[Collected data]
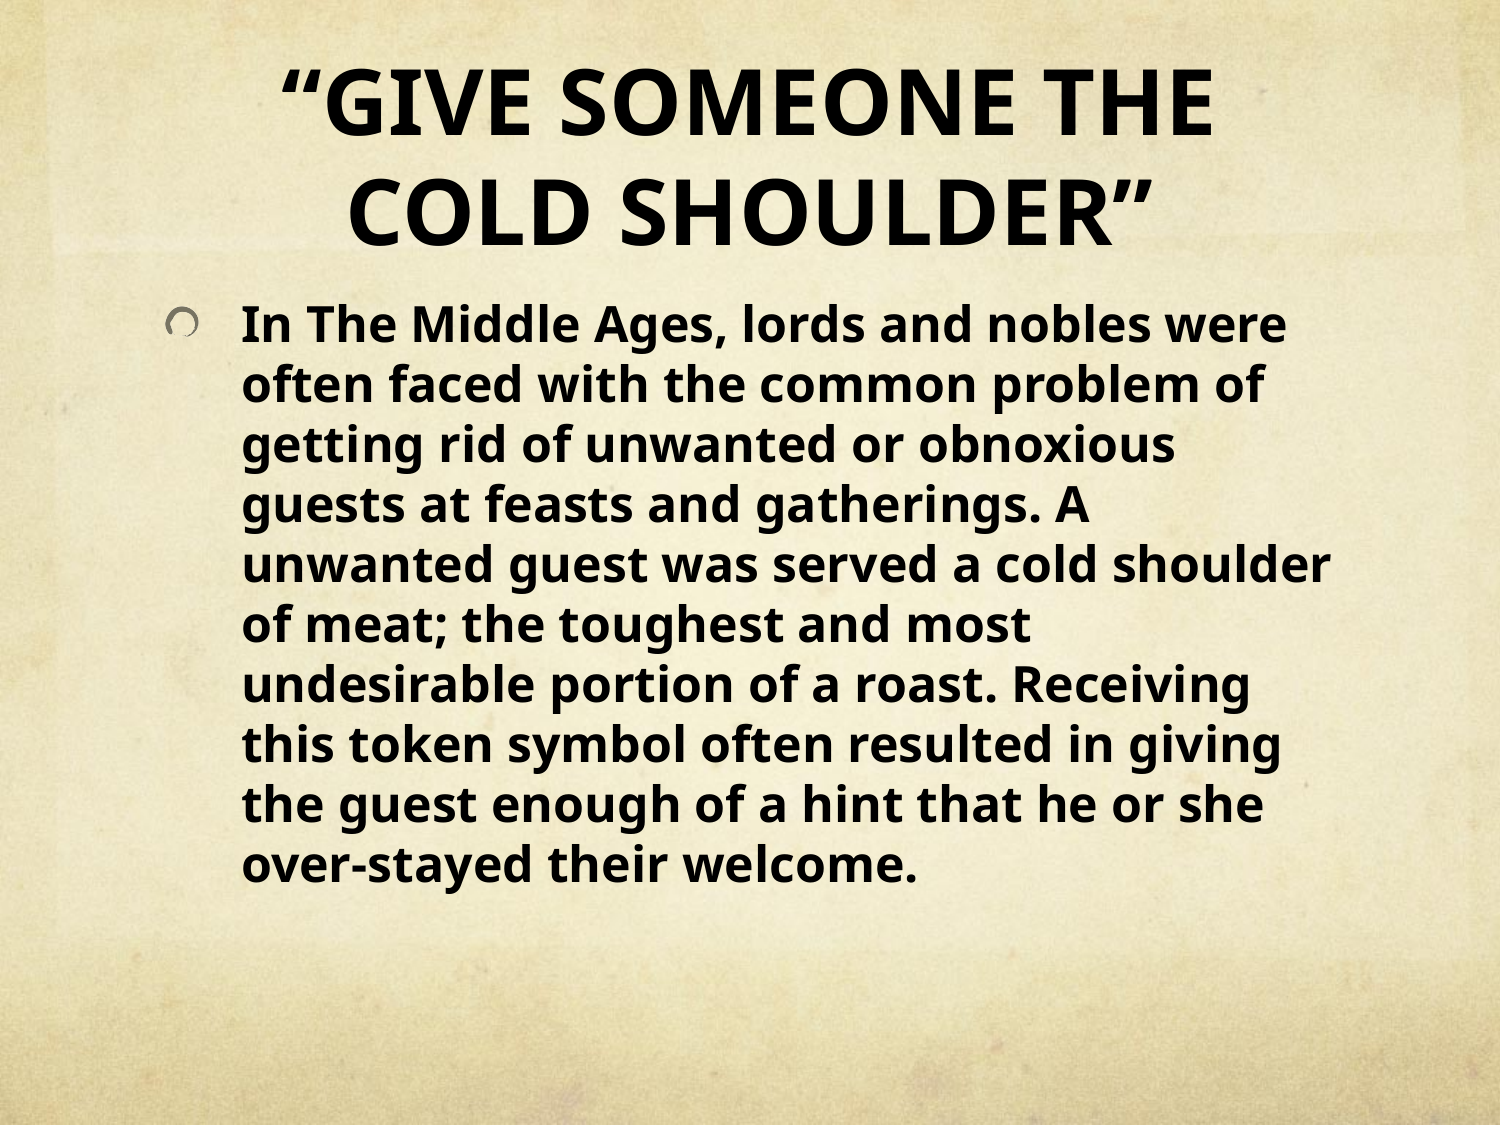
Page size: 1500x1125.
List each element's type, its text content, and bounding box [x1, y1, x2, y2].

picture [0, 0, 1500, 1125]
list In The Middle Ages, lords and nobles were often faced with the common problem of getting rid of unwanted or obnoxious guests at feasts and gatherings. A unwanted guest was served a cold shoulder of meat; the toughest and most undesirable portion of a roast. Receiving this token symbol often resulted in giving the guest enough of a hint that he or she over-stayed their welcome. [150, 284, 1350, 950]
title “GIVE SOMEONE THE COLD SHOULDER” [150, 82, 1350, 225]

* * *

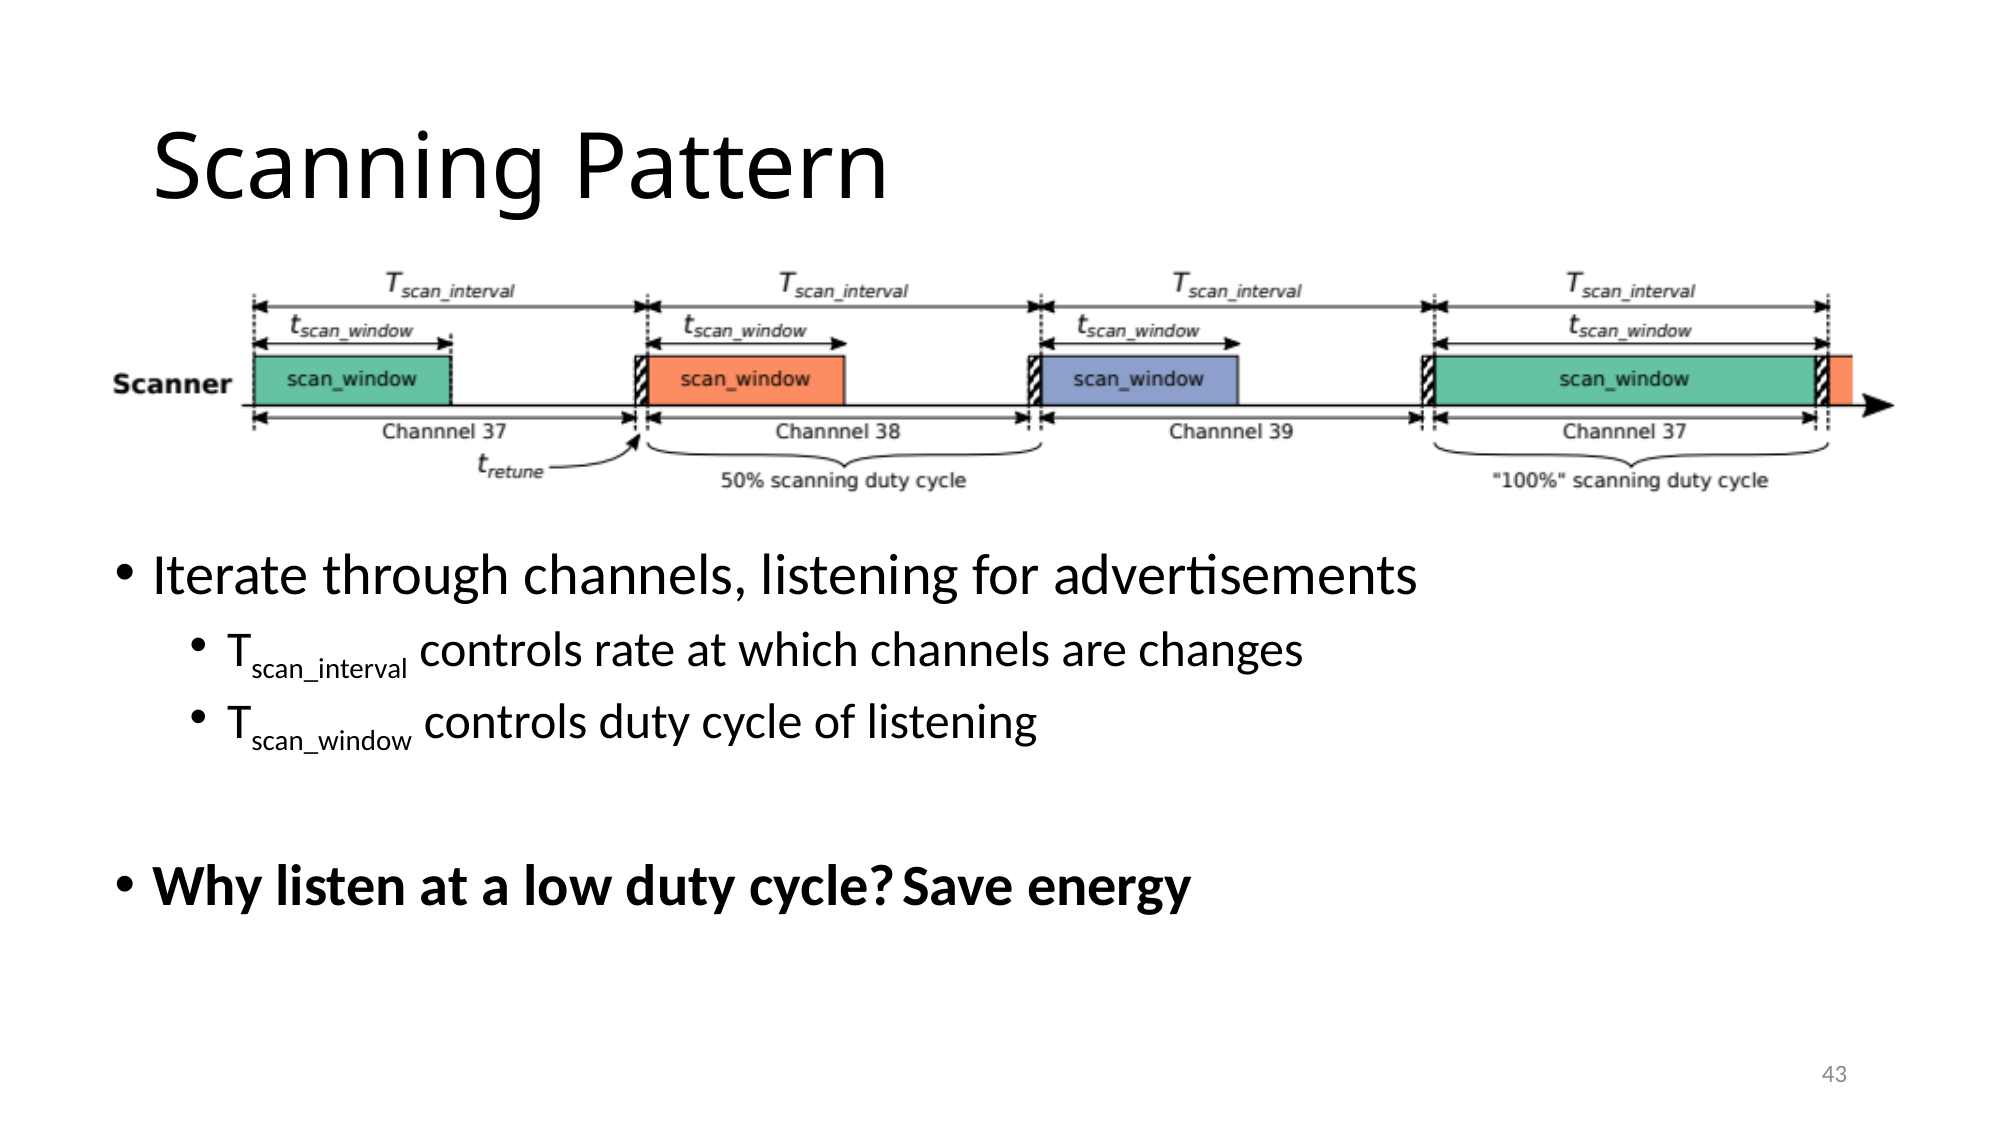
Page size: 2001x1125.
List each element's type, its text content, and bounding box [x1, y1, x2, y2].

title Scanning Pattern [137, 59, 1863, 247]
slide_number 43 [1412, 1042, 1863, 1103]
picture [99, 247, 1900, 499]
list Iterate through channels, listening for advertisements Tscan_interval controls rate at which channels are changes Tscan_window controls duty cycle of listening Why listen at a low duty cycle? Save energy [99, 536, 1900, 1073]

**Work to be completed:** Among the entries above, find every line holding "Page" and copy it.

**Written response:**
Page size: 1500x1125.
Page size: 2001x1125.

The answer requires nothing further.